Once I deployed my code changes on hammer, I noticed the changes made on JspWrapper.java had no effect. However, a new class added to the same package which JspWrapper belonged to was clearly functioning.

Considering JspWrapper was accessed in a less-than-usual fashion (by a JSP file), I wondered if the compiled JSP was cached, so I renamed JspWrapper to JspWrapper2, and changed other places accordingly. Yep, it worked. Then I changed it back to JspWrapper, much to my surprise, only to see it fail again.

I suspected there was a rogue JspWrapper class lurking somewhere. To prove it, I changed JspWrapper to JspWrapper2 again, only this time, without changing the places that referenced to it. And the system could still find this class.

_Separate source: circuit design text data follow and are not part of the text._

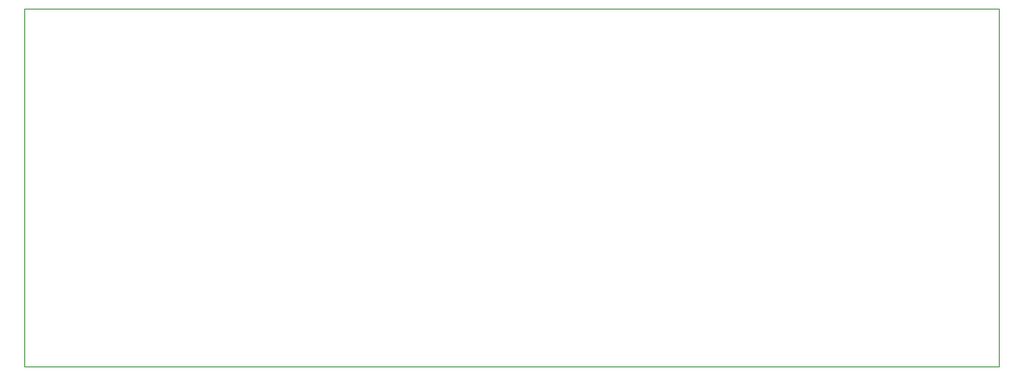
<source format=gbr>
G04 #@! TF.GenerationSoftware,KiCad,Pcbnew,(5.1.10)-1*
G04 #@! TF.CreationDate,2021-10-04T11:48:13+02:00*
G04 #@! TF.ProjectId,esp32-imu,65737033-322d-4696-9d75-2e6b69636164,v0.1.0*
G04 #@! TF.SameCoordinates,Original*
G04 #@! TF.FileFunction,Profile,NP*
%FSLAX46Y46*%
G04 Gerber Fmt 4.6, Leading zero omitted, Abs format (unit mm)*
G04 Created by KiCad (PCBNEW (5.1.10)-1) date 2021-10-04 11:48:13*
%MOMM*%
%LPD*%
G01*
G04 APERTURE LIST*
G04 #@! TA.AperFunction,Profile*
%ADD10C,0.050000*%
G04 #@! TD*
G04 APERTURE END LIST*
D10*
X198212400Y-82289960D02*
X103212400Y-82289960D01*
X198212400Y-117289960D02*
X198212400Y-82289960D01*
X103212400Y-117289960D02*
X198212400Y-117289960D01*
X103212400Y-82289960D02*
X103212400Y-117289960D01*
M02*

</source>
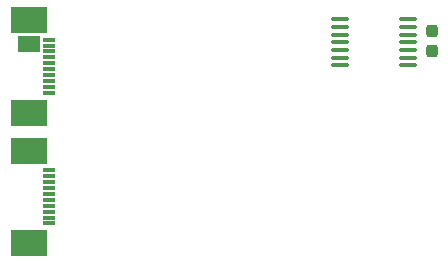
<source format=gbp>
G04 #@! TF.GenerationSoftware,KiCad,Pcbnew,(6.0.1)*
G04 #@! TF.CreationDate,2022-09-26T11:52:35-04:00*
G04 #@! TF.ProjectId,consolizer,636f6e73-6f6c-4697-9a65-722e6b696361,rev?*
G04 #@! TF.SameCoordinates,Original*
G04 #@! TF.FileFunction,Paste,Bot*
G04 #@! TF.FilePolarity,Positive*
%FSLAX46Y46*%
G04 Gerber Fmt 4.6, Leading zero omitted, Abs format (unit mm)*
G04 Created by KiCad (PCBNEW (6.0.1)) date 2022-09-26 11:52:35*
%MOMM*%
%LPD*%
G01*
G04 APERTURE LIST*
G04 Aperture macros list*
%AMRoundRect*
0 Rectangle with rounded corners*
0 $1 Rounding radius*
0 $2 $3 $4 $5 $6 $7 $8 $9 X,Y pos of 4 corners*
0 Add a 4 corners polygon primitive as box body*
4,1,4,$2,$3,$4,$5,$6,$7,$8,$9,$2,$3,0*
0 Add four circle primitives for the rounded corners*
1,1,$1+$1,$2,$3*
1,1,$1+$1,$4,$5*
1,1,$1+$1,$6,$7*
1,1,$1+$1,$8,$9*
0 Add four rect primitives between the rounded corners*
20,1,$1+$1,$2,$3,$4,$5,0*
20,1,$1+$1,$4,$5,$6,$7,0*
20,1,$1+$1,$6,$7,$8,$9,0*
20,1,$1+$1,$8,$9,$2,$3,0*%
G04 Aperture macros list end*
%ADD10RoundRect,0.237500X-0.237500X0.287500X-0.237500X-0.287500X0.237500X-0.287500X0.237500X0.287500X0*%
%ADD11R,1.100000X0.300000*%
%ADD12R,1.987500X1.362500*%
%ADD13R,3.100000X2.300000*%
%ADD14RoundRect,0.100000X-0.637500X-0.100000X0.637500X-0.100000X0.637500X0.100000X-0.637500X0.100000X0*%
G04 APERTURE END LIST*
D10*
X198100000Y-82900000D03*
X198100000Y-84650000D03*
D11*
X165700000Y-88170000D03*
X165700000Y-87670000D03*
X165700000Y-87170000D03*
X165700000Y-86670000D03*
X165700000Y-86170000D03*
X165700000Y-85670000D03*
X165700000Y-85170000D03*
X165700000Y-84670000D03*
X165700000Y-84170000D03*
X165700000Y-83670000D03*
D12*
X163975000Y-84070000D03*
D13*
X164000000Y-82000000D03*
X164000000Y-89840000D03*
D11*
X165700000Y-99230000D03*
X165700000Y-98730000D03*
X165700000Y-98230000D03*
X165700000Y-97730000D03*
X165700000Y-97230000D03*
X165700000Y-96730000D03*
X165700000Y-96230000D03*
X165700000Y-95730000D03*
X165700000Y-95230000D03*
X165700000Y-94730000D03*
D13*
X164000000Y-100900000D03*
X164000000Y-93060000D03*
D14*
X190337500Y-85850000D03*
X190337500Y-85200000D03*
X190337500Y-84550000D03*
X190337500Y-83900000D03*
X190337500Y-83250000D03*
X190337500Y-82600000D03*
X190337500Y-81950000D03*
X196062500Y-81950000D03*
X196062500Y-82600000D03*
X196062500Y-83250000D03*
X196062500Y-83900000D03*
X196062500Y-84550000D03*
X196062500Y-85200000D03*
X196062500Y-85850000D03*
M02*

</source>
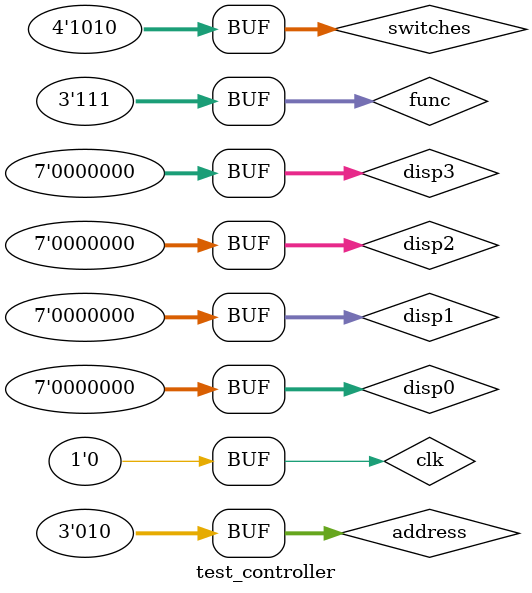
<source format=sv>


module test_controller;

logic clk;
logic [2:0] address, func;
logic [3:0] switches;
logic [6:0] disp0, disp1, disp2, disp3;

full_playbus1 p1 (.disp0(disp0), .disp1(disp1), .disp2(disp2), .disp3(disp3),
				  .sw0(switches), .sw1(address), .sw2(func), .clk(clk));
// controller asm (.*);

initial
  begin
	clk = 0;
	address = 0;
	func = 5;
	disp0 = 0;
	disp1 = 0;
	disp2 = 0;
	disp3 = 0;
	
	switches = 4'b1010;
	func = 0;
	#10ns clk = 1;
	#10ns clk = 0; // copy data from switch to ram at address
	func = 3;
	address = 2;
	#10ns clk = 1;
	#10ns clk = 1;
	#10ns clk = 0;
	#10ns clk = 0; // read data from ram to bus at address
	func = 1;
	#10ns clk = 1;
	#10ns clk = 0; // read data from switch to bus
	func = 2;
	#10ns clk = 1;
	#10ns clk = 0; // copy data from switch to leds
	func = 5;
	#10ns clk = 1;
	#10ns clk = 1;
	#10ns clk = 0;
	#10ns clk = 0; // copy data from eprom into ram at address
	func = 4;
	#10ns clk = 1;
	#10ns clk = 1;
	#10ns clk = 0;
	#10ns clk = 0; // copy data from EPROM at address into LEDs at address
	func = 6;
	#10ns clk = 1;
	#10ns clk = 1;
	#10ns clk = 0;
	#10ns clk = 0; // Copy data from RAM at address into LEDs
	func = 7;
	#10ns clk = 1;
	#10ns clk = 1;
	#10ns clk = 0;
  end
// initial
 // begin
	// clk = 0;
	// forever #10ns clk = ~clk;
 // end
endmodule
</source>
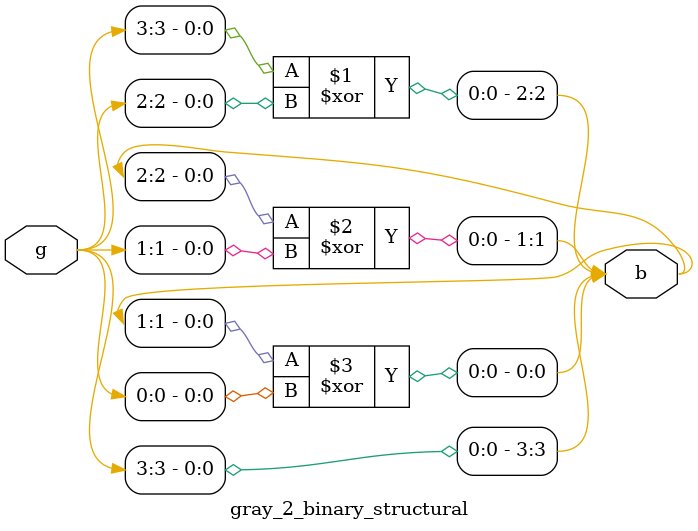
<source format=v>
module gray_2_binary_structural(output [3:0]b,input [3:0]g);
	assign b[3]=g[3];
	xor x1 (b[2],g[3],g[2]);
	xor x2 (b[1],b[2],g[1]);
	xor x3 (b[0],b[1],g[0]);
endmodule 
</source>
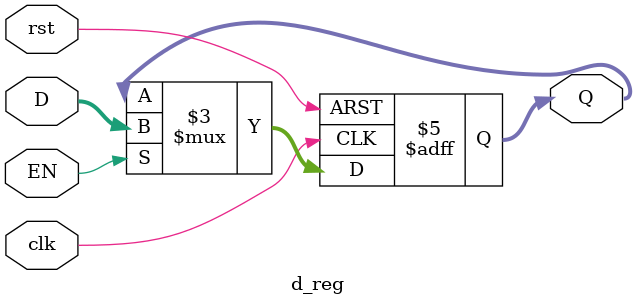
<source format=v>
`timescale 1ns / 1ps

module d_reg #(parameter WIDTH=32) (
    input  wire clk, rst, EN,
    input  wire [WIDTH-1:0] D,
    output reg [WIDTH-1:0] Q );

    always @(posedge clk, posedge rst) begin
        if (rst)      Q <= 0;
        else if (EN)  Q <= D;
        else          Q <= Q;
    end

endmodule

</source>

Now how to locate this rogue class, which resided in one of jar files? I used this command:

find . -name *.jar

I went through the list of jars carefully, and one jar caught my eye: nla-backup.jar. What the hell was that? Oh, I remembered. Before I had made the changes to the infrastructure java classes, I backed up the old nla.jar by renaming it to nla-blackup.jar just in case something went wrong.

I had committed the jar into github, not unintentionally, because I thought storing the file on github was safer than keeping it locally. Obviously it backfired now. There were two JspWrapper classes (and many other duplicate classes) on classpath. Which one would be loaded by JVM was nondeterministic. In my local environment, it happened to be the newer class. However, on hammer, it was the old one that got loaded.